In one move, the hospital opened up the schedule for more inpatient procedures and reduced the cost per case of the podiatry procedures. In today’s environment, it is important for hospitals to make sure rooms and locations are being appropriately utilized and surgeons have appropriate access to schedule their patients in their facilities.

In addition to ensuring appropriate utilization and access, it is essential to truly understand the intricacies of referral relationships among primary care physicians and specialists in the community. As one chief medical officer recently observed: “We are pretty good about educating our medical staff about our strategy and what we need to do together to succeed. We still have a lot of work to do in terms of connecting our broader network of primary care physicians with our surgeons and proceduralists. Especially as we take on more risk, we really are all in this together, and we need to foster mutually beneficial relationships.”

Manage Chronic Medical Patients

Meanwhile, as healthcare organizations chase profitable volumes, there is no shortage of chronic medical patients. With the patient population aging, patients in growing numbers are presenting with increasingly complex conditions, often including multiple comorbidities that must be managed simultaneously. In most of these cases, DRG payments do not cover direct costs, creating a situation where the services delivered to a large percentage of inpatients are unprofitable.

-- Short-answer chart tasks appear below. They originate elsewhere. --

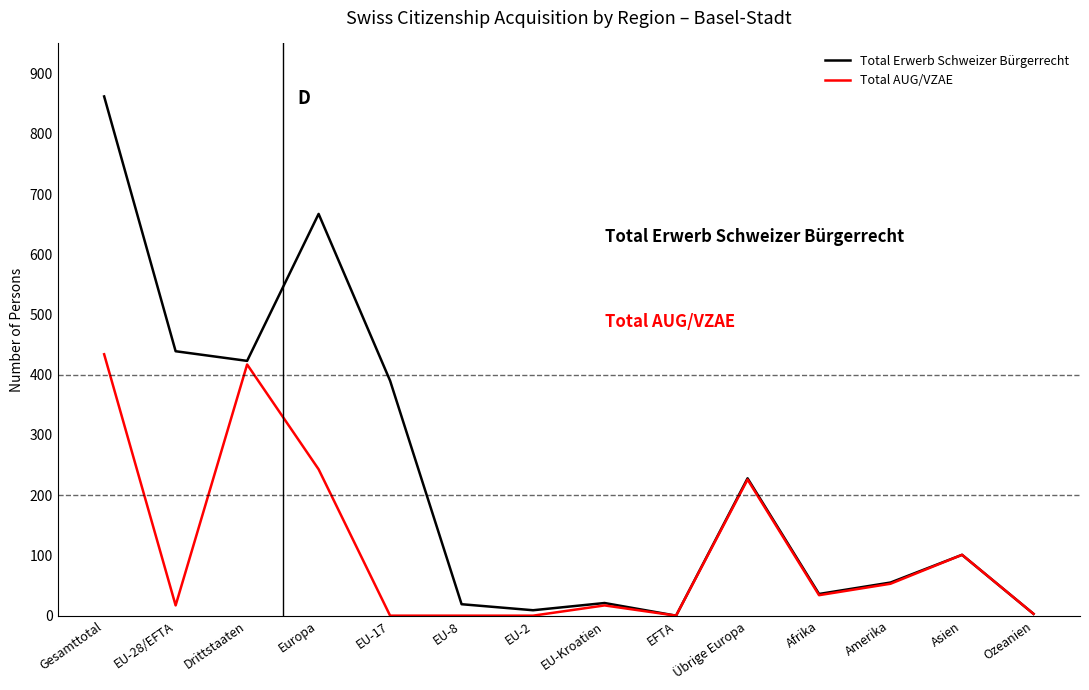

At how many categories does at least one series exceed 547?

2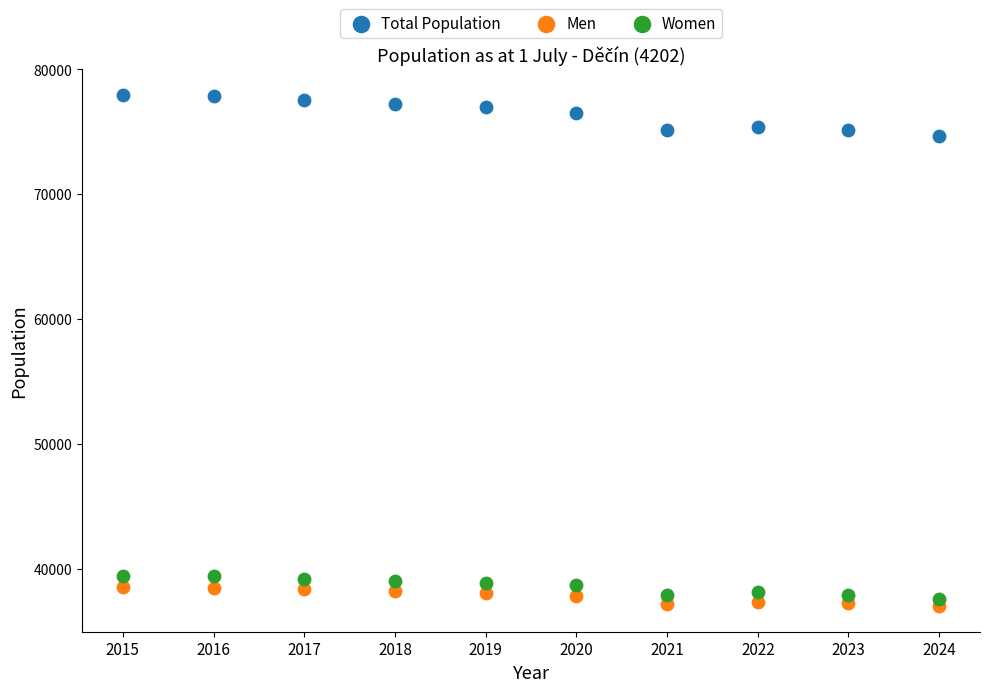

Which series has the widest spread of Y values?

Total Population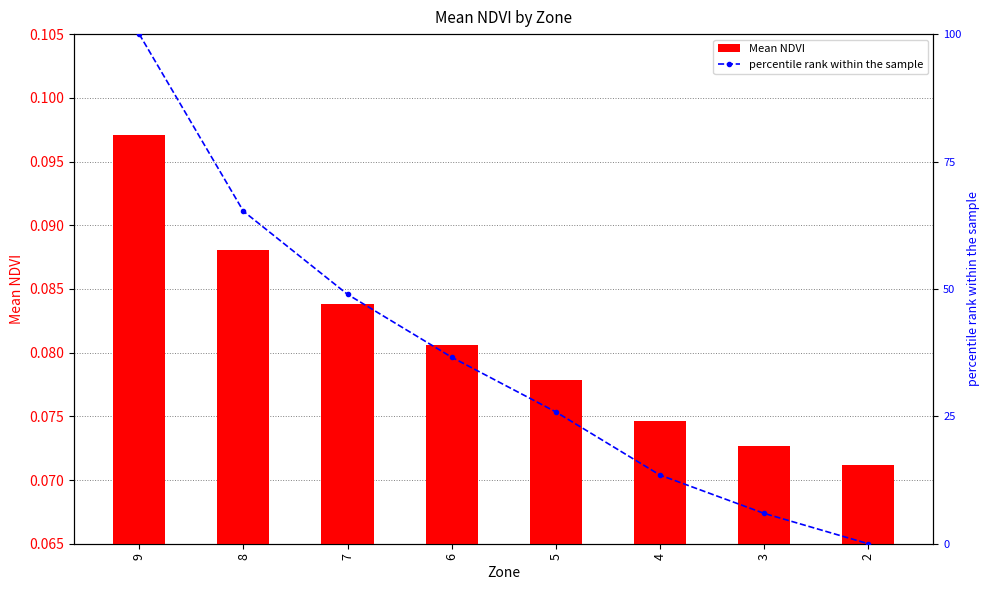

True or false: Mean NDVI has a value of 0.0 at 7.

False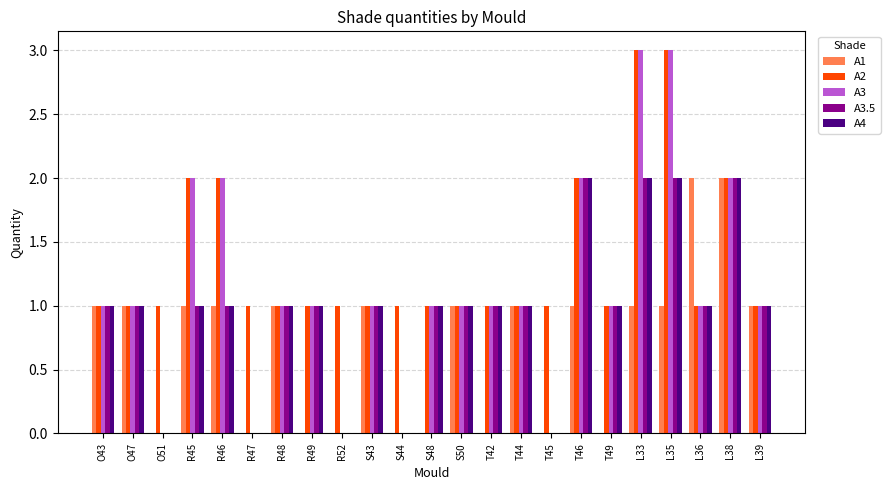

The A4 series shows 2 at S43. True or false?

False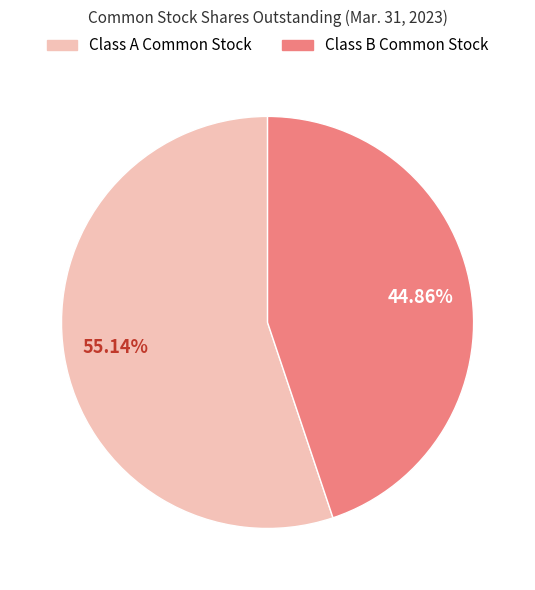

Does any single category account for the majority?

Yes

To be able to meet these patients’ care requirements and remain profitable, now is the time to put the building blocks for population health in place.

This effort doesn’t have to mean huge added expenditures. Modest investments in predictive analytics, innovative care transitions programs, patient-centered medical homes, and community partnerships all offer community hospitals cost-effective means to better manage patients’ care across the continuum. And as the local providers of inpatient care, community hospitals have a unique opportunity to identify and align with higher-performing post-acute providers to meet the needs of key patient populations.

One hospital in a rural market in the Midwest, for example, has developed strategic partnerships with a few long-term care providers that demonstrate better quality performance and fewer readmissions. The hospital and long-term care providers are sharing quality data, developing protocols for patients with sepsis as they transition from inpatient to long-term care settings, and even training some clinical staff in the long-term care facility to address the common challenges faced by such patients in the first 30 to 60 days after discharge. By more effectively managing the full continuum of patients’ care, the hospital has shortened inpatient stays, reduced readmission rates, and improved its patients’ overall health status.

A Two-Pronged Strategy

Given the structural changes in the provider market, community hospital leaders should consider a dual approach to getting their organizations on firm financial footing: becoming the local provider of choice for a niche of growing, profitable procedural business, and building out capabilities to cost-effectively manage lower-paid medical care. Neither strategy is easily executed on its own, let alone in combination, but community hospital leaders should regard finding the balance to drive margin sustainability as the utmost imperative, if they are to be effective in charting their organizations’ success for the long term.

John Johnston, CPA, MHA, is senior vice president and national partner at Advisory Board, Washington, D.C.